■ Input data ■
*-*-*
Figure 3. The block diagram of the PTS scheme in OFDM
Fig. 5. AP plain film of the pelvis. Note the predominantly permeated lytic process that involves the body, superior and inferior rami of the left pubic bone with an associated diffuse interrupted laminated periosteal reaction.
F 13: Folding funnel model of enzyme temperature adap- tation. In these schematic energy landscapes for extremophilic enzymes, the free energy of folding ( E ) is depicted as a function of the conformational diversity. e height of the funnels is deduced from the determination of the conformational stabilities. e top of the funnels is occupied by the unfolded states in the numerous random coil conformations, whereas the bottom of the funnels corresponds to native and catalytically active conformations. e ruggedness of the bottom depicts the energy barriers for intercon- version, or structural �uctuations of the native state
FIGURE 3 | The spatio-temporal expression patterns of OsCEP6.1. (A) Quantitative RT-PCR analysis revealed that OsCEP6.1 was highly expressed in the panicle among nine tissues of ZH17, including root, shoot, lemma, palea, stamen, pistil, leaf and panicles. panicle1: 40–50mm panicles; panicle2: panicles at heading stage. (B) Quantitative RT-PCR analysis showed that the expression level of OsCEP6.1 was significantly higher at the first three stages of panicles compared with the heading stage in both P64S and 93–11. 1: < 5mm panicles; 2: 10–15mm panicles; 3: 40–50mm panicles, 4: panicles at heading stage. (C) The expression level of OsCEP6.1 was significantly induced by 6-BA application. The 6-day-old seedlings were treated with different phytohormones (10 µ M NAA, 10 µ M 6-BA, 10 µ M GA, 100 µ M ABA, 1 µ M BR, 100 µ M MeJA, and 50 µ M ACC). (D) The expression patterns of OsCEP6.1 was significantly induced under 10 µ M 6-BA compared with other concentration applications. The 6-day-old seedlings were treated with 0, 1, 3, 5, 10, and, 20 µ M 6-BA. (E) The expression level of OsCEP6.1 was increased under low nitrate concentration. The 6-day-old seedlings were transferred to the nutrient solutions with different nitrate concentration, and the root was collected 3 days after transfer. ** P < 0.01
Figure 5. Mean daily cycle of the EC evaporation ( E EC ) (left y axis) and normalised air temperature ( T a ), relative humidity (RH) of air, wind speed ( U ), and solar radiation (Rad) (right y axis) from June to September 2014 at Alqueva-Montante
*-*-*
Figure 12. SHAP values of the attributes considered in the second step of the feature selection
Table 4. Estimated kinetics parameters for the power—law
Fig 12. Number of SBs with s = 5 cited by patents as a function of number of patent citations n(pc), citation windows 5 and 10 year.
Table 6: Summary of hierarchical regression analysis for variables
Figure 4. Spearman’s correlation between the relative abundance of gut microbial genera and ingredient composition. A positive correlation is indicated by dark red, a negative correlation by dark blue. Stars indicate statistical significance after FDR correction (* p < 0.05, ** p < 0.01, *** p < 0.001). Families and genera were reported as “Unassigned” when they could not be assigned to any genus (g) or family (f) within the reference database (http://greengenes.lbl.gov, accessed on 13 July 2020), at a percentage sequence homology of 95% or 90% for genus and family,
*-*-*
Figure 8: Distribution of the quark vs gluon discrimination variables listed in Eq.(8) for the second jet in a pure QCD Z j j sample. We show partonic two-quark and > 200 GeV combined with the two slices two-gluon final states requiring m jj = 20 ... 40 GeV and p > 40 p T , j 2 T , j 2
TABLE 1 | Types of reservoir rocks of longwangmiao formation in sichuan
*-*-*
■ Problem statement ■
Return only the stretch of the material above from the line holding "Figure 3. The" through the line holding "Fig. 5. AP plain", copied exactly.

■ Your response ■
Figure 3. The block diagram of the PTS scheme in OFDM
Fig. 5. AP plain film of the pelvis. Note the predominantly permeated lytic process that involves the body, superior and inferior rami of the left pubic bone with an associated diffuse interrupted laminated periosteal reaction.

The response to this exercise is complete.